Fransa-Arjantin maçında sadece Gutierrez'in golünü görebildim ama sonuç anlamında şaşırtıcı olmadığı açık.
İspanya-İngiltere maçı özellikle ikinci yarı düşündüğümden biraz daha soğuk geçti. Bence hazırlık maçlarına da oyuncu değişikliği kısıtlaması getirilmeli. Eğer bütün oyuncuları görmek istiyorsanız iki tane milli maç ayarlayın. Birinde ilk onbirinizi oynatın ikincisinde ikinci onbirinizi. Teknik direktörler dakika başı adam değiştirerek neyi nasıl görüyorlar anlamış değilim, amaç kondisyon yüklemesi değil ki.
Maç boyu İngiliz oyuncuların kişisel yetenekleri ara ara parlamalar ortaya çıkarsa da İspanya bambaşka bir takım ve şiir kıvamındaki futbollarını bir kez daha sergilediler. İngiltere'nin başta savunma olmak üzere kat etmesi gereken çok yol var. Capello'nun çok çalışması lazım. Bu arada Beckham ikinci yarı oyuna girerek Bobby Moore'un 108 maçlık rekoruna ortak oldu. Moore yaşıyor olsaydı kendisine Hint kınası armağan ederdi belki de.
Bu maçla ilgili söylenecek çok fazla söz yok ama maçı izlerken aklıma tek bir soru takıldı;
David Villa'yı Gökhan Zan mı tutacak, Servet mi?? Ya Torres'i?

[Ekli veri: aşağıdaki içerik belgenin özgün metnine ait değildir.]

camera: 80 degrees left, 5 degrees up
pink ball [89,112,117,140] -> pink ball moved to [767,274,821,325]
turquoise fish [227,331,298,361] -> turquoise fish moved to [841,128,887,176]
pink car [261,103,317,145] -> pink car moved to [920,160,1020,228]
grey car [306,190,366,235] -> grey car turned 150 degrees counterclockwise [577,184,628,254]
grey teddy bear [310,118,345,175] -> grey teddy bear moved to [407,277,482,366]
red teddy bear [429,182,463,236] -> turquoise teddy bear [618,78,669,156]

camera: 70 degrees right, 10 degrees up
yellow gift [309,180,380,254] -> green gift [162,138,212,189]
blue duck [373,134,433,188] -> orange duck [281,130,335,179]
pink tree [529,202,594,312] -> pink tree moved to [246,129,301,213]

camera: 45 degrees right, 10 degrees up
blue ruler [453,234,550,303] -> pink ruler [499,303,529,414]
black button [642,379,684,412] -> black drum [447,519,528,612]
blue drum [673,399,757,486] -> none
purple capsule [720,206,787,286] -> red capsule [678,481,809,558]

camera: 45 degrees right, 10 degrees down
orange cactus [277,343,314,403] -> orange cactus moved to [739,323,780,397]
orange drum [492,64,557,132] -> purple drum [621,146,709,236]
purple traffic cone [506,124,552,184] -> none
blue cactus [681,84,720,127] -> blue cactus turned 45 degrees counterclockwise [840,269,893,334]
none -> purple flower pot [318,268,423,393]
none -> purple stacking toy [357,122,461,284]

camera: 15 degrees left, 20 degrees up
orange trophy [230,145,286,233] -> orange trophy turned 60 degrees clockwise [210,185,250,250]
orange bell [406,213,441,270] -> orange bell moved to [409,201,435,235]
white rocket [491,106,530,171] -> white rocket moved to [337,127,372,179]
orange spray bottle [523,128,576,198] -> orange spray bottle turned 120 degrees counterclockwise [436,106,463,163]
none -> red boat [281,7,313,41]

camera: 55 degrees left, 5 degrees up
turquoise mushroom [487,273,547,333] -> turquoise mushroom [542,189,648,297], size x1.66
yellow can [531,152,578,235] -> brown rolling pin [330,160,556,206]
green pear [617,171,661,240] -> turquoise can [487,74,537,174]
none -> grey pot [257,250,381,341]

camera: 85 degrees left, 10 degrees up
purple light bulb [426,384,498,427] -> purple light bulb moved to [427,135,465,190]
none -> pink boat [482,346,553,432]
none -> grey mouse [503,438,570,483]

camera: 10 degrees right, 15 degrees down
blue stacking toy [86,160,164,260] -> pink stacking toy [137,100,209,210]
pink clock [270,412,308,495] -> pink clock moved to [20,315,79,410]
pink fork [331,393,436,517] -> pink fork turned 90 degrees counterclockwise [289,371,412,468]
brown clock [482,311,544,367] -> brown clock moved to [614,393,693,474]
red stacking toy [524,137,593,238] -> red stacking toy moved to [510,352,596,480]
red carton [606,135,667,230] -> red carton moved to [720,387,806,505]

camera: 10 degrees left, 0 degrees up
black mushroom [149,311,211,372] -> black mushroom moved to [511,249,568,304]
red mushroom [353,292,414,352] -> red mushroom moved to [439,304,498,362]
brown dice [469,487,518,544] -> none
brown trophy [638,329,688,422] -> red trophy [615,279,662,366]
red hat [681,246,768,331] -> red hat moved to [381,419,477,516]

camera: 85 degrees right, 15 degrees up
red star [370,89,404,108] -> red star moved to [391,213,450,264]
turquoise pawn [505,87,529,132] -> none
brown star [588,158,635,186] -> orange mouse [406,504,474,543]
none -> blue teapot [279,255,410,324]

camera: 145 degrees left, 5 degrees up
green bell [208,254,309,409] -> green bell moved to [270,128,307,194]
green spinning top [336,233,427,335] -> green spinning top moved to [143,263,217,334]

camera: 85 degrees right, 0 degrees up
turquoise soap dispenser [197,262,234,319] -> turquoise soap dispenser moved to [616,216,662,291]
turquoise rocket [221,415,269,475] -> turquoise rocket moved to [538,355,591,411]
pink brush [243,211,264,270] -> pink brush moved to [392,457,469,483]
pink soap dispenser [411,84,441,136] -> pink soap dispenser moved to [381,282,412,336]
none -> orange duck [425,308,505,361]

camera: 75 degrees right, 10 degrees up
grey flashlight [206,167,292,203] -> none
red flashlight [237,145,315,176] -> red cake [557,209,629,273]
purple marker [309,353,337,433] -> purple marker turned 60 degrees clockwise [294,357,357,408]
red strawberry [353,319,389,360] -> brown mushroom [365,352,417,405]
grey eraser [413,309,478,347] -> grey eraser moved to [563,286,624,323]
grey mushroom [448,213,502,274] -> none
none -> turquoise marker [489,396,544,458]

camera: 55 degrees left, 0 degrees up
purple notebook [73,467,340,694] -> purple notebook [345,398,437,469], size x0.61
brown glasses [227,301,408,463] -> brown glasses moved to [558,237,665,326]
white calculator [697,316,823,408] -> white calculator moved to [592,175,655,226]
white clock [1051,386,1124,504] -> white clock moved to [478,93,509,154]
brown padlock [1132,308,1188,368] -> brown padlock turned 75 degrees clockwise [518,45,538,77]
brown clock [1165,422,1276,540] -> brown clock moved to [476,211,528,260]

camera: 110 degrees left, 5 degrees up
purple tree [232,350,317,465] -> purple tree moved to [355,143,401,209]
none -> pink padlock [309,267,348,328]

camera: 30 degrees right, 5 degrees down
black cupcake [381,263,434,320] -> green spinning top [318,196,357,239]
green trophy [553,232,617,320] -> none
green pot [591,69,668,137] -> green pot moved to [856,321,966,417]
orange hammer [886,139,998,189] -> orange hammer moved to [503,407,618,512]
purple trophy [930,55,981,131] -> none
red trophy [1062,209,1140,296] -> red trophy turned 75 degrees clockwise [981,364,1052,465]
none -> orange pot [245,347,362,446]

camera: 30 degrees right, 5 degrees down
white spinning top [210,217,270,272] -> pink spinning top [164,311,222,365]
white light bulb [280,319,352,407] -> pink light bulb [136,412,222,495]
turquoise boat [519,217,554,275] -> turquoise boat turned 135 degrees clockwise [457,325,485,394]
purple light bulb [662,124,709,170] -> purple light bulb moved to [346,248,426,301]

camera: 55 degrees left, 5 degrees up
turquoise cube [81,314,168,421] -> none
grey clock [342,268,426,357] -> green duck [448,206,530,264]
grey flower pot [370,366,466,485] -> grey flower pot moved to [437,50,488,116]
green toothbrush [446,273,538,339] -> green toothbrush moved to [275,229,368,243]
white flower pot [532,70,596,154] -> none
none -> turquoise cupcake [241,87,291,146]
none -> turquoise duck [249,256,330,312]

España: Casillas (Reina, m.46); Sergio Ramos, Albiol (Marchena, m.75), Piqué, Capdevila (Arbeloa, m.46); Xavi (Guiza, m.85), Marcos Senna, Xabi Alonso, Iniesta; Fernando Torres (Llorente, m.64) y Villa (Silva, m.56).
Inglaterra: James; Johnson, Jagielka (Upson, m.46), Terry, Cole; Wright Phillips, Carrick, Barry (Lampard, m.46), Downing (Beckham, m.46); Heskey (Crouch, m.46) y Agbonlahor (Carlton Cole, m.75).
Goles:1-0, m.36: Villa. 2-0, m.82: Llorente


1 yorum:

Dobrowski dedi ki...

son yarım saatini izledim bizimkilerin maçının ve fildişini tuttum. gol olunca gool diye fırladım arkadaşlar uyuz oldu =) ama bilader benim izlediğim kısımda tek kale oynandı maç ve sabri - emre mallarının saçmalıkları sıkça sinir katsayımı tavan yaptırdı. ben tutmuyorum bu milli takımı.